-- Opening Marker --
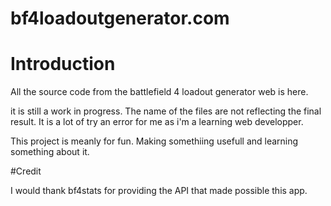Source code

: # bf4loadoutgenerator.com
# Introduction
All the source code from the battlefield 4 loadout generator web is here.

it is still a work in progress. The name of the files are not reflecting the final result.
It is a lot of try an error for me as i'm a learning web developper.

This project is meanly for fun. Making somethiing usefull and learning something about it.

#Credit

I would thank bf4stats for providing the API that made possible this app.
-- Closing Marker --
Reproduce the text of the entries above word for word, leaving out the pictures.

Source code

: # bf4loadoutgenerator.com
# Introduction
All the source code from the battlefield 4 loadout generator web is here.

it is still a work in progress. The name of the files are not reflecting the final result.
It is a lot of try an error for me as i'm a learning web developper.

This project is meanly for fun. Making somethiing usefull and learning something about it.

#Credit

I would thank bf4stats for providing the API that made possible this app.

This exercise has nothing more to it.